PSM is said to be incurring Rs5 million per hour of financial losses and in a letter forwarded to the Prime Minister Imran Khan, the stakeholder’s group of PSM pensioners, suppliers, employees, contractors and dealers blamed the previous PML-N administration of criminal negligence for its closure in June 2015, reports Dawn.

The stakeholders said that the losses and liabilities had swelled to over Rs465 billion, alongside $2.5 billion foreign exchange loss per year to the national exchequer due to steel imports.

The convener of the PSM Stakeholders Group (PSG) Mumrez Khan in the letter to the PM mentioned the steel mill had been completely dysfunctional since June 2015 due to the incompetence and unprofessional policies of the previous government.

Consequently, the employees, retired and serving ones suffered and the suppliers, dealers and those possessing a share in the successful operation of the mill were suffering greatly.

The stakeholder group has put forward a claim of Rs70 billion on the mill and offered to turn around PSM by resuscitating its existing plant and enhancing its capacity by three times to 3 million tons to end its losses, decrease foreign exchange loss and assist the local economy and industry.

Moreover, it said they had submitted ‘workable proposals’ between September 2017 and August 2018 which hadn’t been entertained by the federal government.

It added requests for transparent accountability and process, an appointment of professional management alongside the injection of funds needed for the mill’s revival wasn’t entertained.

• DATA:
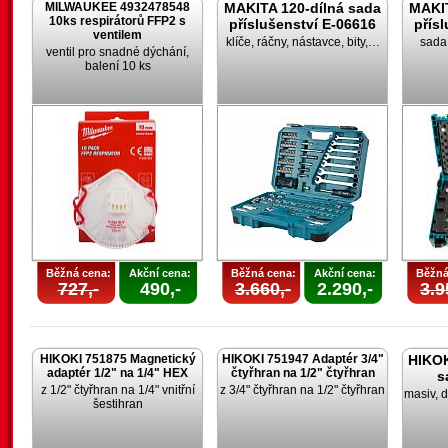
MILWAUKEE 4932478548
MAKITA 120-dílná sada
MAKIT
10ks respirátorů FFP2 s
příslušenství E-06616
přís
ventilem
klíče, ráčny, nástavce, bity,…
sada 
ventil pro snadné dýchání,
balení 10 ks
Běžná cena:
Akční cena:
Běžná cena:
Akční cena:
Běžná
727,-
490,-
3.660,-
2.290,-
3.9
HIKOKI 751875 Magnetický
HIKOKI 751947 Adaptér 3/4"
HIKOK
adaptér 1/2" na 1/4" HEX
čtyřhran na 1/2" čtyřhran
s
z 1/2" čtyřhran na 1/4" vnitřní
z 3/4" čtyřhran na 1/2" čtyřhran
masiv, d
šestihran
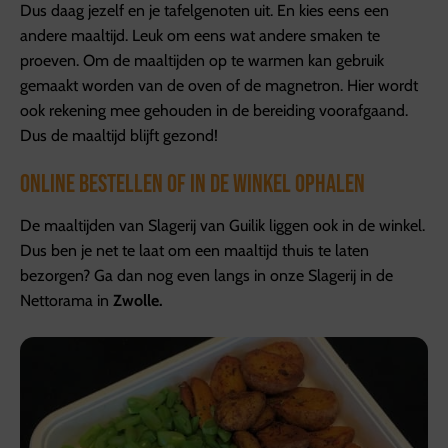
Dus daag jezelf en je tafelgenoten uit. En kies eens een
andere maaltijd. Leuk om eens wat andere smaken te
proeven. Om de maaltijden op te warmen kan gebruik
gemaakt worden van de oven of de magnetron. Hier wordt
ook rekening mee gehouden in de bereiding voorafgaand.
Dus de maaltijd blijft gezond!
Online bestellen of in de winkel ophalen
De maaltijden van Slagerij van Guilik liggen ook in de winkel.
Dus ben je net te laat om een maaltijd thuis te laten
bezorgen? Ga dan nog even langs in onze Slagerij in de
Nettorama in
Zwolle.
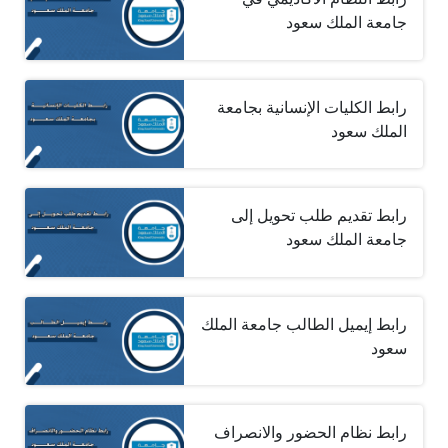
جامعة الملك سعود‎
رابط الكليات الإنسانية بجامعة
الملك سعود
رابط تقديم طلب تحويل إلى
جامعة الملك سعود
رابط إيميل الطالب جامعة الملك
سعود
رابط نظام الحضور والانصراف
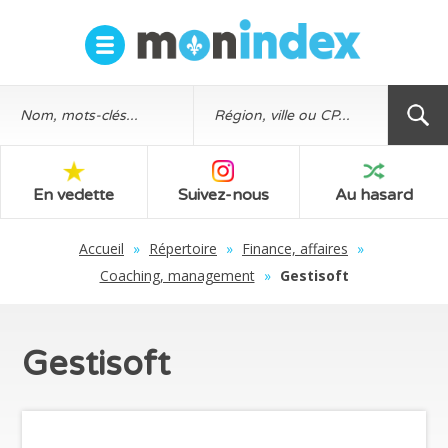
En vedette
Suivez-nous
Au hasard
Accueil
»
Répertoire
»
Finance, affaires
»
Coaching, management
»
Gestisoft
Gestisoft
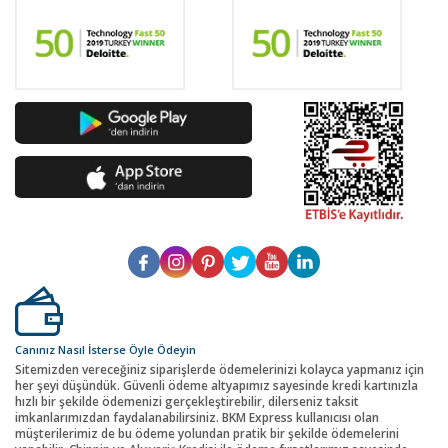
Canınız Nasıl İsterse Öyle Ödeyin
Sitemizden vereceğiniz siparişlerde ödemelerinizi kolayca yapmanız için
her şeyi düşündük. Güvenli ödeme altyapımız sayesinde kredi kartınızla
hızlı bir şekilde ödemenizi gerçekleştirebilir, dilerseniz taksit
imkanlarımızdan faydalanabilirsiniz. BKM Express kullanıcısı olan
müşterilerimiz de bu ödeme yolundan pratik bir şekilde ödemelerini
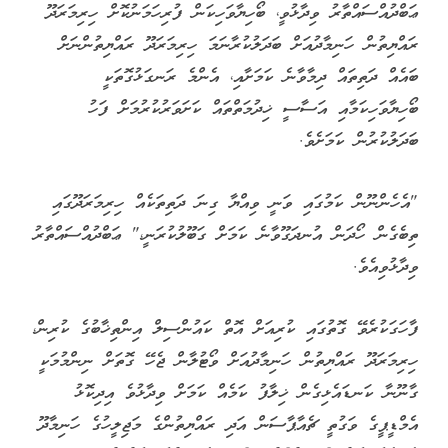
ޢަބްދުއްސައްތާރު ވިދާޅުވީ، ބޯހިޔާވަހިކަން ފުރިހަމަނުކޮށް ހިރިމަރަދޫ
ރައްޔިތުން ހަނިމާދުއަށް ބަދަލުކުރާނަމަ ހިރިމަރަދޫ ރައްޔިތުންނަށް
ބައެއް ދަތިތައް ދިމާވާނެ ކަމަށާއި، އެންމެ ރަނގަޅުގޮތަކީ
ބޯހިޔާވަހިކަމާއި އަސާސީ ޚިދުމަތްތައް ކަށަވަރުކުރުމަށް ފަހު
ބަދަލުކުރުން ކަމަށެވެ.
"އެހެންނޫން ކަމުގައި ވަނީ ވިއްޔާ ގިނަ ދަތިތަކެއް ހިރިމަރަދޫގައި
ތިބެގެން ހޯދަން އުނދަގޫވާނެ ކަމަށް ގަބޫލުކުރަނީ،" ޢަބްދުއްސައްތާރު
ވިދާޅުވިއެވެ.
ފާހަގަކުރެވޭ ގޮތުގައި ކުރިއަށް އޮތް ކައުންސިލް އިންތިޚާބުގެ ކުރިން،
ހިރިމަރަދޫ ރައްޔިތުން ހަނިމާދުއަށް ވޯޓުލާން ޖެހޭ ގޮތަށް ނިންމުމަކީ
ގާނޫނާ ކަނޑައެޅިގެން ޚިލާފު ކަމެއް ކަމަށް ވިދާޅުވެ އިދިކޮޅު
އެމްޑީޕީގެ ވަގުތީ ޗެއާޕާސަން އަދި ރައްޔިތުންގެ މަޖިލީހުގެ ހަނިމާދޫ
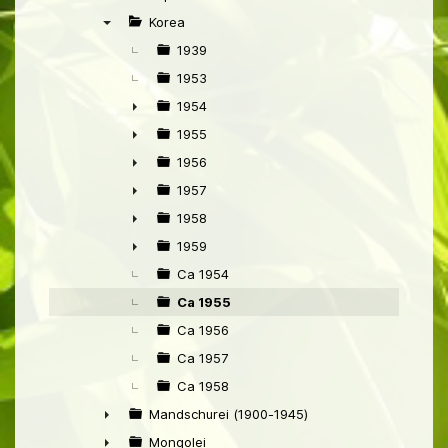
►
Korea
▼
1939
1953
1954
►
1955
►
1956
►
1957
►
1958
►
1959
►
Ca 1954
Ca 1955
Ca 1956
Ca 1957
Ca 1958
Mandschurei (1900-1945)
►
Mongolei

• REQUEST: Pick up the article on the PSM stakeholders' letter, shown above the entries, and continue it from its last sentence.

• WRITTEN RESPONSE:
According to the letter, the current state of PSM was due to “due to unchecked corruption, inefficiencies, over-employment and lukewarm attitude of the governments to its revival.”

This had been reported in a summary sent to the Economic Coordination Committee (ECC) of the cabinet which solicited a Rs28 billion package for PSM’s revival in August 2013 but was rebuffed by the then finance minister Ishaq Dar.

The stakeholder’s group said whilst rejecting the summary, Mr Dar had called for a “workable proposal” which never surfaced about in those five years but cost Rs265 billion to the public exchequer from June 2013 to August 2018.

According to the stakeholders’ group, the total debt and liabilities of PSM had swelled to Rs465 billion at the end of August 2018 and a performance audit was desired.

Furthermore, they stated no management structure currently existed at the PSM and the posts of its CEO, eight directors and twenty-four general managers were lying unoccupied.